┌─ DATA FOR THE TASK
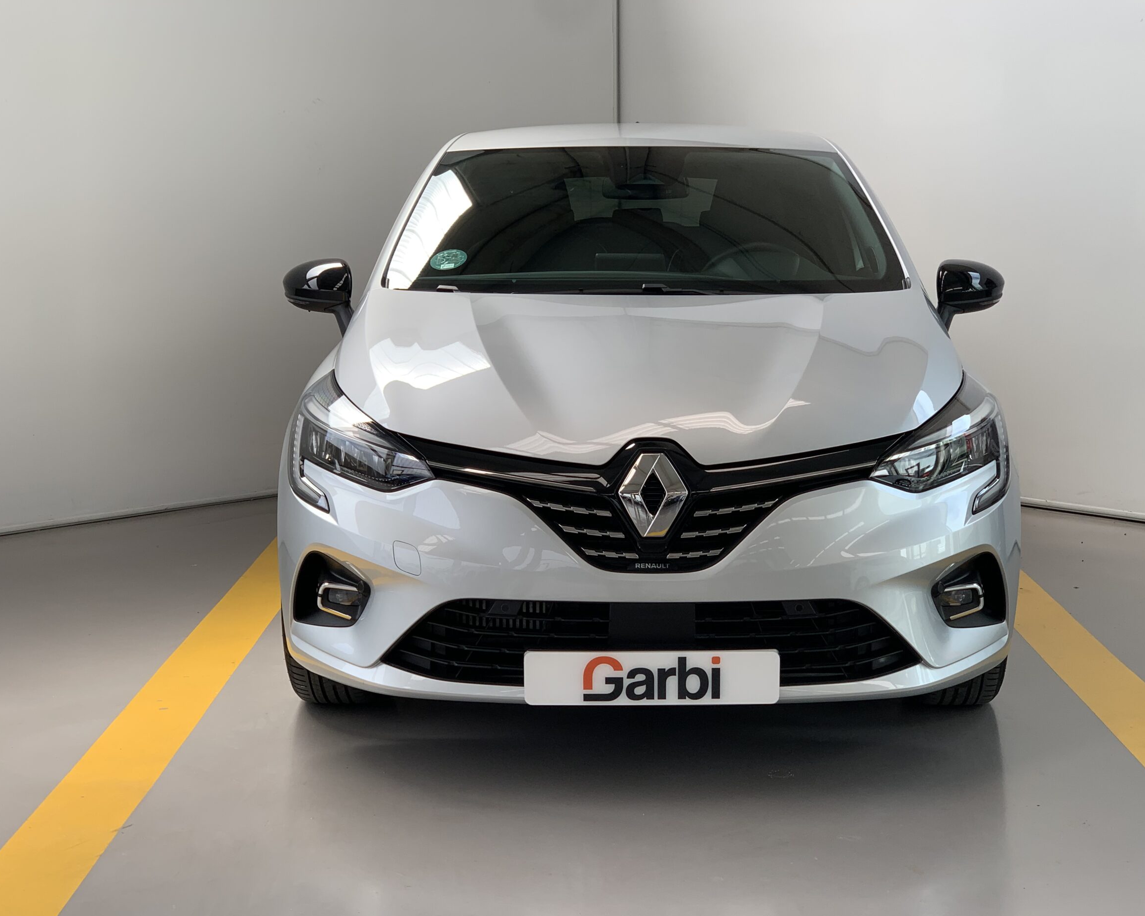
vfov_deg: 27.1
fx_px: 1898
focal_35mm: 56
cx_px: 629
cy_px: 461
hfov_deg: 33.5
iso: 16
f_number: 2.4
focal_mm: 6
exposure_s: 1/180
└─
┌─ DATA FOR THE TASK
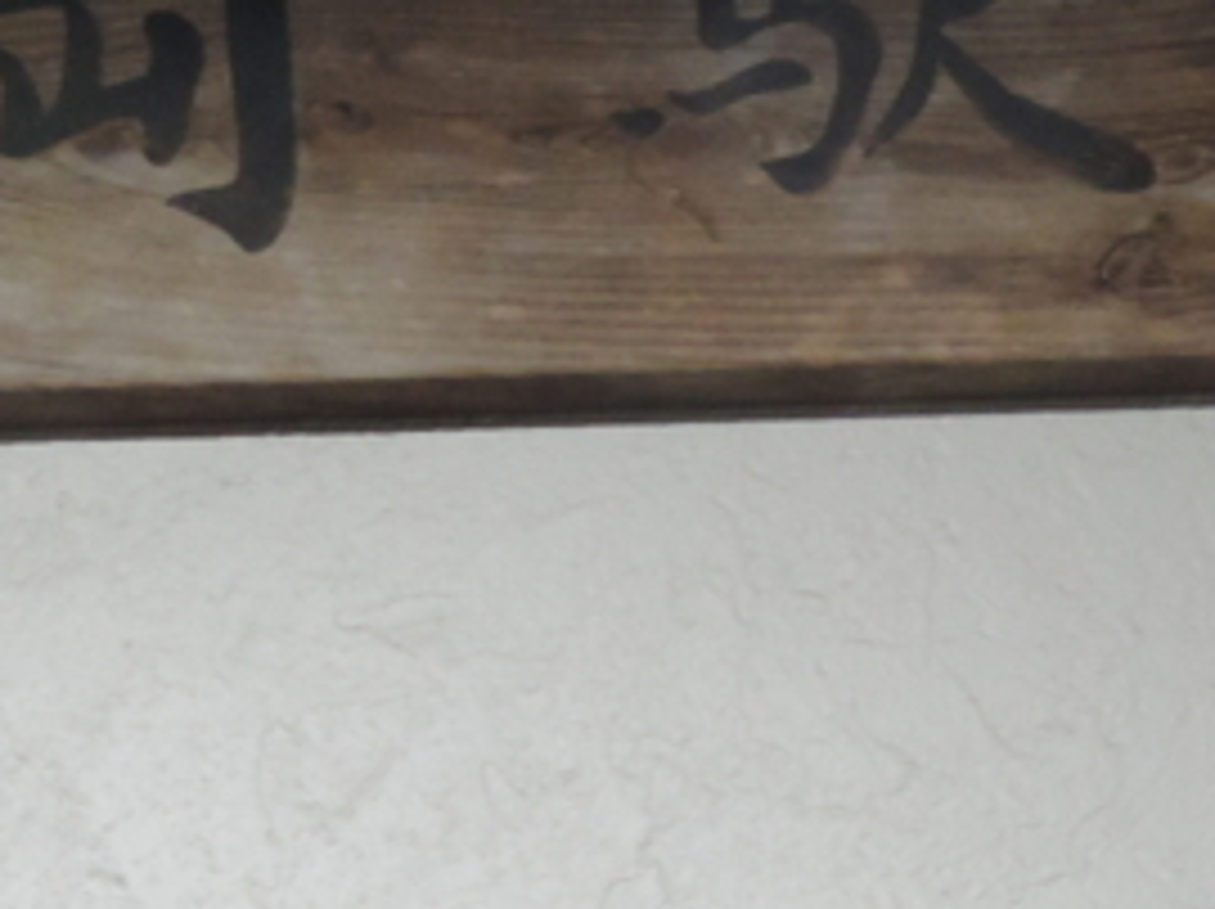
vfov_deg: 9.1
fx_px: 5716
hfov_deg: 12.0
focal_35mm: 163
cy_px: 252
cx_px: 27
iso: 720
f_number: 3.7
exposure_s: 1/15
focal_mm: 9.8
└─
# HOW TO COMPLETE THIS TASK
Within the listing above, give again exactly every line from the line with "vfov_deg: 27.1" through the line with "exposure_s: 1/180", both included, and no other line.

# FINISHED EXERCISE
vfov_deg: 27.1
fx_px: 1898
focal_35mm: 56
cx_px: 629
cy_px: 461
hfov_deg: 33.5
iso: 16
f_number: 2.4
focal_mm: 6
exposure_s: 1/180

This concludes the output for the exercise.